HARTFORD, Conn. — Hundreds of children with special needs across Connecticut who could be in school are instead languishing in an obscure tutoring program called Homebound that is supposed to be used as a last resort, according to a report by the state Office of the Child Advocate released this week.

Child Advocate Sarah Eagan examined 17 of the state’s 206 school districts for the 2014 and 2015 school years. There was an average of 550 kids in Homebound in each of those years for the 17 districts — a number that Eagan said she found alarmingly high.

Included in the total were 120 elementary school children.

Advertisement - Continue Reading Below

Eagan said the students, on average, were staying in Homebound too long. Some remained in the program for more than six months.

Designed for children too ill to attend school, the program’s borders have meandered over time to encompass kids with autism, depression, attention deficits and intellectual disability.

Federal law requires that children with special needs receive an appropriate education in the least restrictive environment possible.

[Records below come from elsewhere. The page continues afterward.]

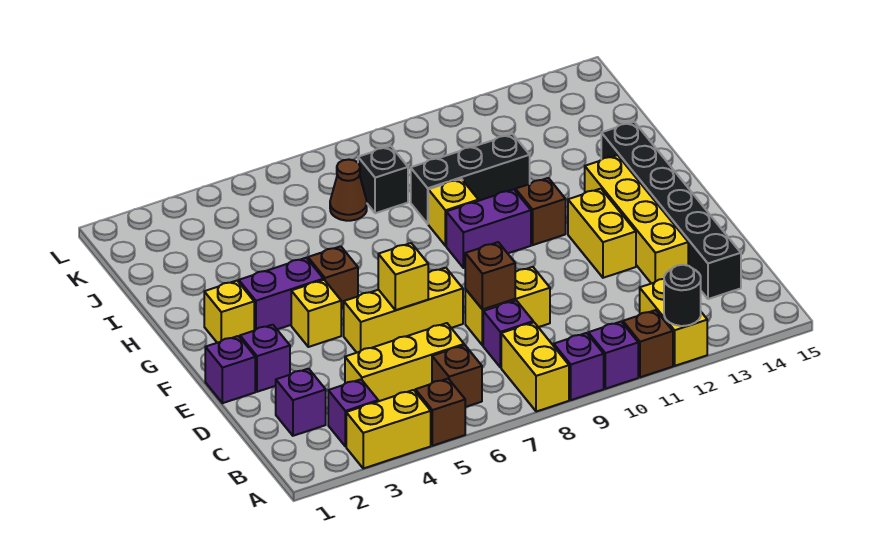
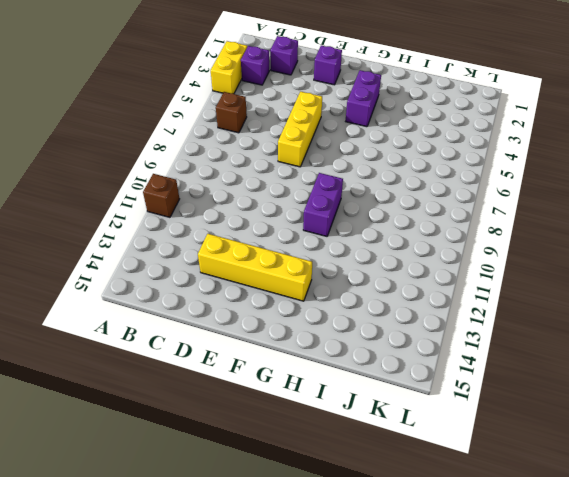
none -> brown brick A5 level 1
none -> yellow brick A8:B8 level 1
none -> purple brick A9 level 1
none -> purple brick A10 level 1

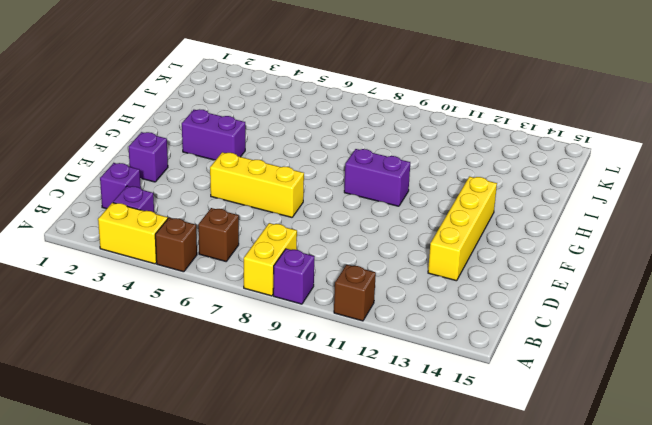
none -> purple brick A10 level 1
none -> yellow brick A12:B12 level 1
none -> yellow brick C4:C6 level 1
none -> purple brick C8 level 1

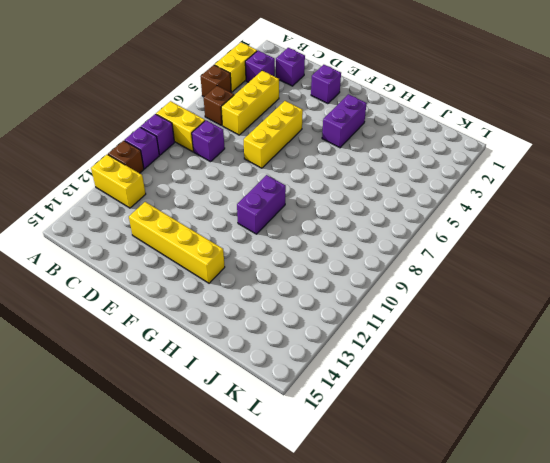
none -> black brick C14:H14 level 1
none -> yellow brick D8:D9 level 1
none -> purple brick E1 level 1
none -> yellow brick E12:F12 level 1

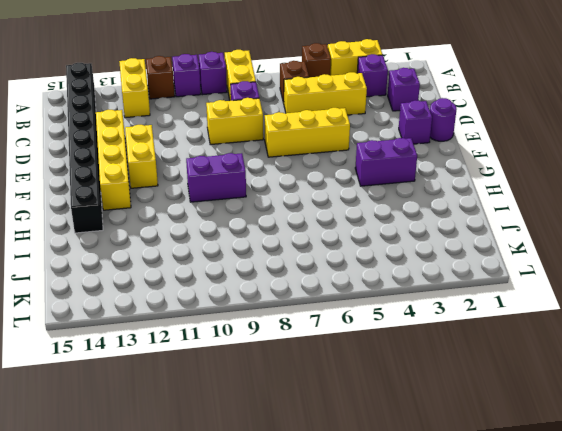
black brick A14:H14 level 1 -> black brick C14:H14 level 1
purple round brick E1 level 1 -> purple brick E1 level 1
none -> yellow brick F4 level 1
none -> yellow brick G2 level 1
none -> brown brick G5 level 1
none -> brown brick G11 level 1

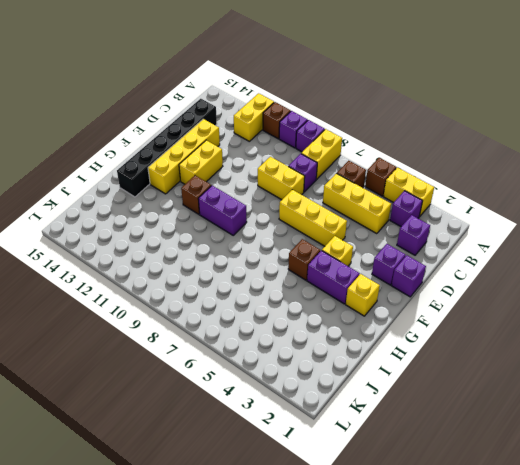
none -> yellow brick H9 level 1
none -> black brick I9:I11 level 1
none -> brown cone J7 level 1
none -> black brick J8 level 1

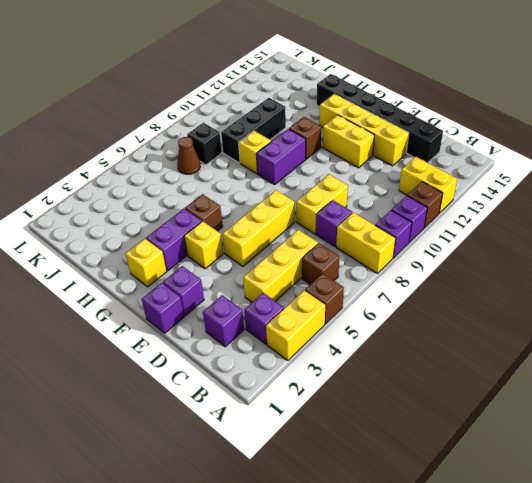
none -> black round brick A12 level 2
none -> brown brick D8 level 2
none -> yellow brick E6 level 2

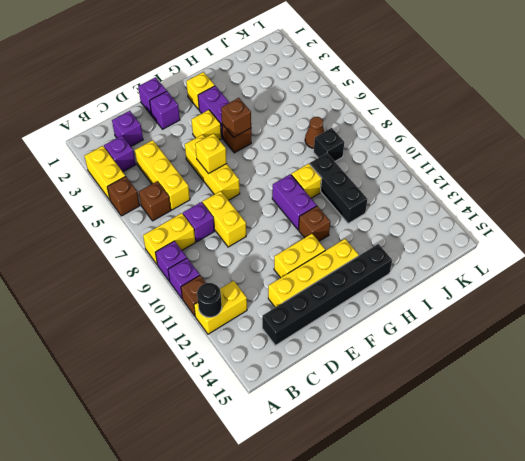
brown brick G5 level 2 -> brown brick D8 level 2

Homebound, said Eagan, is considered among the most restrictive.

She said it appears anxiety disorders and phobias, such as a fear of going to school, are also driving parents and children to seek Homebound instruction in greater numbers, contrary to a program first developed for children who been receiving hospital care.

The state law, refined in 2013, says Homebound instruction can only be used when a child has “such a profound or acute” medical or mental health impairment “that the child cannot be in any educational setting.”

Yet the child advocate’s investigation found that children who were approved for special education classes in school were still placed in Homebound instruction — “for non-medical reasons.”

Among the placements reviewed, Eagan found instances in which the two most fundamental components of the Homebound program were missing — the written statement from a child’s doctor saying the student can’t function in school even with reasonable accommodations, and the individualized education program, or IEP, that shapes a child’s curriculum.

Both are required by law and are necessary if the program is to ever have success, Eagan said.

Eagan conferred with local and state school officials, counselors, probation officers, lawyers and parents during the investigation and found there was disagreement over the interpretation of the Homebound law. She said there needs to be clearer language about precisely when a child can be removed from school, what the prerequisites are, and who should be notified.

Children in the Homebound program are supposed to receive up to two hours of daily instruction by a tutor provided or approved by the school district — but Eagan said the quality of oversight by the districts varied greatly.

Eagan looked at a sample of 17 school districts across Connecticut — urban, suburban and rural. She did not name the districts in her report. She said her aim was to survey the issue rather than do a targeted investigation, and when her office asked for two years’ worth of data for the Homebound program, the districts were told they would not be identified.

Eagan said the study was a response to concerns raised by the placement over the last several years of certain students with disabilities into Homebound instruction, including Sandy Hook School shooter Adam Lanza’s experience in the program.

Eagan wrote that the results of the review “are troubling due to high numbers of students … on Homebound status … and the lack of medical documentation/justification.”

In a related finding, Eagan reported that more than 50 children in foster care were in the Homebound program across Connecticut, and that 63 percent of them had been approved for special education classes in school.

Eagan said school systems need to be certain that their Homebound regulations comply with state law, and use the program only as a temporary placement.

She said officials must frequently review each Homebound placement and put the child back in classes as soon as possible.

“There should be documentation in the child’s record regarding the basis for, and the expected duration of, each homebound placement,” Eagan wrote.

There should also be a listing of the alternatives that were considered, and a description of the support that each Homebound child will receive from the school district, Eagan wrote.

She said school districts must document the tutoring that a child is getting, including the hours of instruction and the curriculum used.